● 作業依頼 a: 本文の「第256回 ゲンさんの新聞業界裏話」から「葉として有名になったものや。」までを、「哲学者」を「思想家」に置き換えて書き直せ。

メールマガジン・ゲンさんの新聞業界裏話・バックナンバー

第256回 ゲンさんの新聞業界裏話

発行日 2013. 5. 3


■悪質勧誘の新たな手口について その1 偽造契約書の見破り方


「人は考える葦(あし)である」という言い古された言葉がある。

これは17世紀のフランスの哲学者、ブレーズ・パスカルという人物が自身の随想録の一節に記された言葉として有名になったものや。

ブレーズ・パスカルが、人間を「葦(あし)」と比喩したのは、その弱さを自覚して生きている様が、人の生き方と同じに思えたからだと言われている。

巨木は一見強そうで、少々の強い風くらいではビクともしない。しかし、台風などの予期せぬ強風に煽られると、頑強な巨木といえども倒れることがある。

● 元データ:
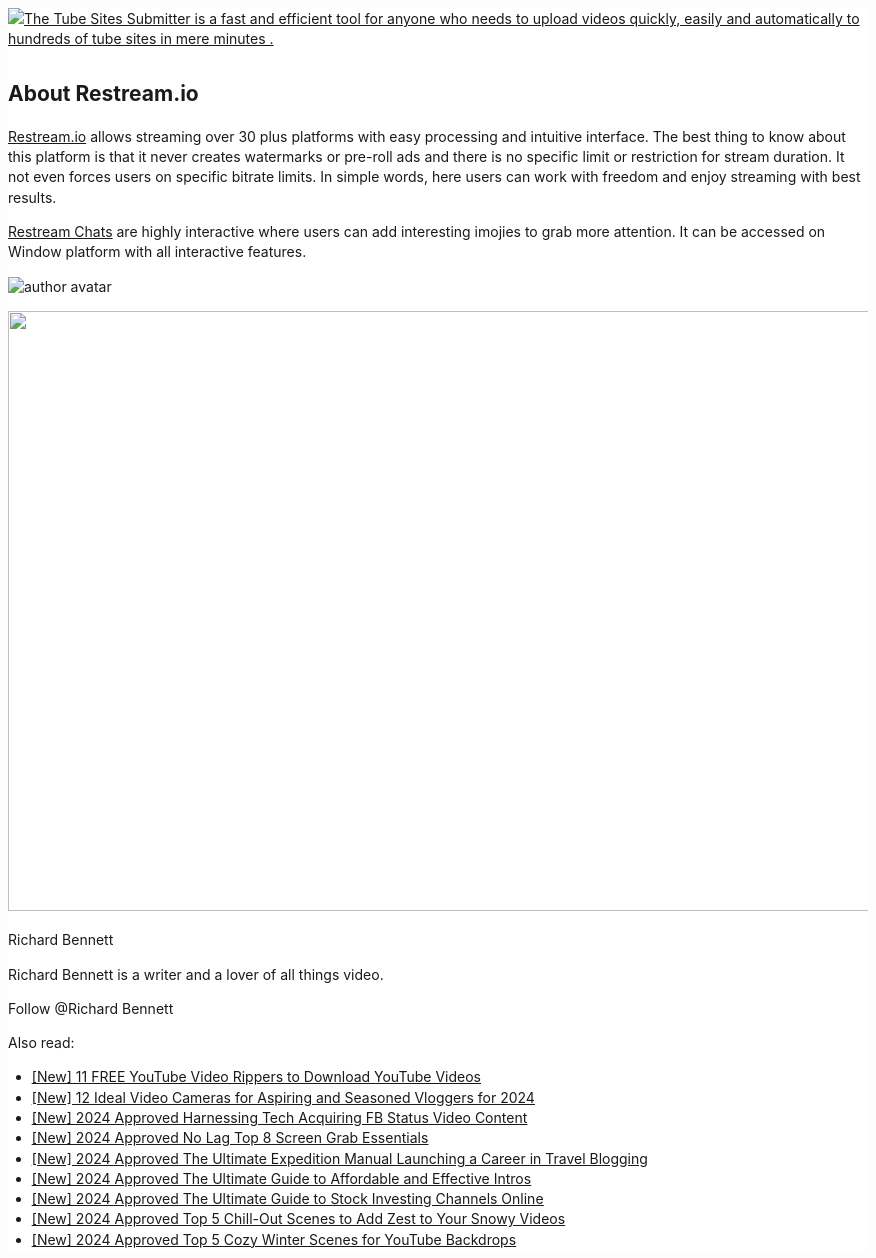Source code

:
<a href="https://secure.2checkout.com/order/checkout.php?PRODS=4531356&QTY=1&AFFILIATE=108875&CART=1"><img src="https://secure.avangate.com/images/merchant/8fdd149fcaa7058caccc9c4ad5b0d89a/products/tss-box.JPG" border="0">The Tube Sites Submitter is a fast and efficient tool for anyone who needs to upload videos quickly, easily and automatically to hundreds of tube sites in mere minutes . </a>

## About Restream.io

[Restream.io](https://restream.io/) allows streaming over 30 plus platforms with easy processing and intuitive interface. The best thing to know about this platform is that it never creates watermarks or pre-roll ads and there is no specific limit or restriction for stream duration. It not even forces users on specific bitrate limits. In simple words, here users can work with freedom and enjoy streaming with best results.

[Restream Chats](https://restream.io/chat) are highly interactive where users can add interesting imojies to grab more attention. It can be accessed on Window platform with all interactive features.

![author avatar](https://images.wondershare.com/filmora/article-images/richard-bennett.jpg)


<a href="https://appsumo.8odi.net/c/5597632/2087484/7443" target="_top" id="2087484"><img src="//a.impactradius-go.com/display-ad/7443-2087484" border="0" alt="" width="1200" height="600"/></a><img height="0" width="0" src="https://appsumo.8odi.net/i/5597632/2087484/7443" style="position:absolute;visibility:hidden;" border="0" />

Richard Bennett

Richard Bennett is a writer and a lover of all things video.

Follow @Richard Bennett


<ins class="adsbygoogle"
     style="display:block"
     data-ad-format="autorelaxed"
     data-ad-client="ca-pub-7571918770474297"
     data-ad-slot="1223367746"></ins>



<ins class="adsbygoogle"
     style="display:block"
     data-ad-client="ca-pub-7571918770474297"
     data-ad-slot="8358498916"
     data-ad-format="auto"
     data-full-width-responsive="true"></ins>

<span class="atpl-alsoreadstyle">Also read:</span>
<div><ul>
<li><a href="https://youtube-tips.techidaily.com/1-free-youtube-video-rippers-to-download-youtube-videos/"><u>[New] 11 FREE YouTube Video Rippers to Download YouTube Videos</u></a></li>
<li><a href="https://youtube-tips.techidaily.com/2-ideal-video-cameras-for-aspiring-and-seasoned-vloggers-for-2024/"><u>[New] 12 Ideal Video Cameras for Aspiring and Seasoned Vloggers for 2024</u></a></li>
<li><a href="https://facebook-video-recording.techidaily.com/new-2024-approved-harnessing-tech-acquiring-fb-status-video-content/"><u>[New] 2024 Approved  Harnessing Tech  Acquiring FB Status Video Content</u></a></li>
<li><a href="https://screen-sharing-recording.techidaily.com/new-2024-approved-no-lag-top-8-screen-grab-essentials/"><u>[New] 2024 Approved  No Lag  Top 8 Screen Grab Essentials</u></a></li>
<li><a href="https://youtube-tips.techidaily.com/024-approved-the-ultimate-expedition-manual-launching-a-career-in-travel-blogging/"><u>[New] 2024 Approved  The Ultimate Expedition Manual  Launching a Career in Travel Blogging</u></a></li>
<li><a href="https://youtube-tips.techidaily.com/024-approved-the-ultimate-guide-to-affordable-and-effective-intros/"><u>[New] 2024 Approved  The Ultimate Guide to Affordable and Effective Intros</u></a></li>
<li><a href="https://youtube-tips.techidaily.com/024-approved-the-ultimate-guide-to-stock-investing-channels-online/"><u>[New] 2024 Approved  The Ultimate Guide to Stock Investing Channels Online</u></a></li>
<li><a href="https://youtube-tips.techidaily.com/024-approved-top-5-chill-out-scenes-to-add-zest-to-your-snowy-videos/"><u>[New] 2024 Approved  Top 5 Chill-Out Scenes to Add Zest to Your Snowy Videos</u></a></li>
<li><a href="https://youtube-tips.techidaily.com/024-approved-top-5-cozy-winter-scenes-for-youtube-backdrops/"><u>[New] 2024 Approved  Top 5 Cozy Winter Scenes for YouTube Backdrops</u></a></li>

● 作業依頼 b: 記録のうち、「[Restream Chats](https://restream.io/chat) are」を含む行から「Follow @Richard Bennett」を含む行まで（両端を含む）を、空行を除き、一行を一つの文字列とするJSON配列に書き換えよ。

● 解答 a:
第256回 ゲンさんの新聞業界裏話

発行日 2013. 5. 3


■悪質勧誘の新たな手口について その1 偽造契約書の見破り方


「人は考える葦(あし)である」という言い古された言葉がある。

これは17世紀のフランスの思想家、ブレーズ・パスカルという人物が自身の随想録の一節に記された言葉として有名になったものや。

● 解答 b:
[
  "[Restream Chats](https://restream.io/chat) are highly interactive where users can add interesting imojies to grab more attention. It can be accessed on Window platform with all interactive features.",
  "![author avatar](https://images.wondershare.com/filmora/article-images/richard-bennett.jpg)",
  "<a href=\"https://appsumo.8odi.net/c/5597632/2087484/7443\" target=\"_top\" id=\"2087484\"><img src=\"//a.impactradius-go.com/display-ad/7443-2087484\" border=\"0\" alt=\"\" width=\"1200\" height=\"600\"/></a><img height=\"0\" width=\"0\" src=\"https://appsumo.8odi.net/i/5597632/2087484/7443\" style=\"position:absolute;visibility:hidden;\" border=\"0\" />",
  "Richard Bennett",
  "Richard Bennett is a writer and a lover of all things video.",
  "Follow @Richard Bennett"
]